Back to the building things. I do think that the evidence internationally as well as locally has been that God has let me see something of the blueprint. I can see something of how all of the gifts, whatever they are, work together. All of the good men and women with the love and the character of Jesus can use the same principles of organic life and walking in the Spirit with their antennas up. Twenty years ago we talked about learning how to walk in the Spirit of God. If those two principles of organic life and walking in the Spirit are carried and applied on the level of leadership, then leadership will actually be enhanced. Applying those principles doesn’t remove leadership, but actually enhances leadership in a very risky way.
Enhances?
Yes, those things make leadership even better. It doesn’t remove leadership, but makes it even more effective. That’s the architecture.
I think what you said is that it’s what you are and what God has made you to be.
When a grapevine is very small I suspect it looks like other plants. When a plant is still a seedling or a sapling, a grapevine and an apple tree might look similar to each other. So how do you know which one it is? Well, you know by the seed that was sown. But what if you don’t know what kind of seed was sown? The other way you know is by fertilizing it and watering it, and then when it grows up, you see what kind of fruit is produced.
So how do you know an apostle?

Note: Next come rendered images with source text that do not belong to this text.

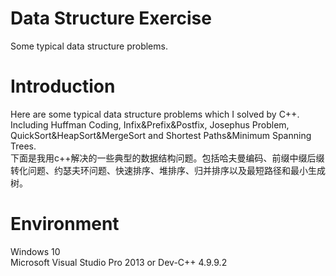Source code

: # Data Structure Exercise  
Some typical data structure problems. 
  
# Introduction  
Here are some typical data structure problems which I solved by C++. Including Huffman Coding, Infix&Prefix&Postfix, Josephus Problem, QuickSort&HeapSort&MergeSort and Shortest Paths&Minimum Spanning Trees.  
下面是我用c++解决的一些典型的数据结构问题。包括哈夫曼编码、前缀中缀后缀转化问题、约瑟夫环问题、快速排序、堆排序、归并排序以及最短路径和最小生成树。  
  
# Environment  
Windows 10  
Microsoft Visual Studio Pro 2013 or Dev-C++ 4.9.9.2  
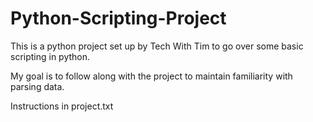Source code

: # Python-Scripting-Project

This is a python project set up by Tech With Tim to go over some basic scripting in python.

My goal is to follow along with the project to maintain familiarity with parsing data. 

Instructions in project.txt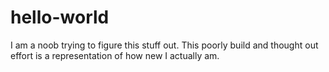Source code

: # hello-world
I am a noob trying to figure this stuff out. This poorly build and thought out effort is a representation of how new I actually am.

If they go around carrying themselves as if they are one and claiming to be one—that’s one strike against them, not for them. So how do you know one? It’s by the fruit. If it is, it is. If it’s an apple, then that doesn’t make it better than a grapevine. An apple tree bears apples because it’s an apple tree genetically. That’s its gift. If it’s a healthy apple tree it will bear healthy apples and then it will reproduce after its kind. And that’s the seed thing all the way back in Genesis 2 and 3. It’s the seed thing.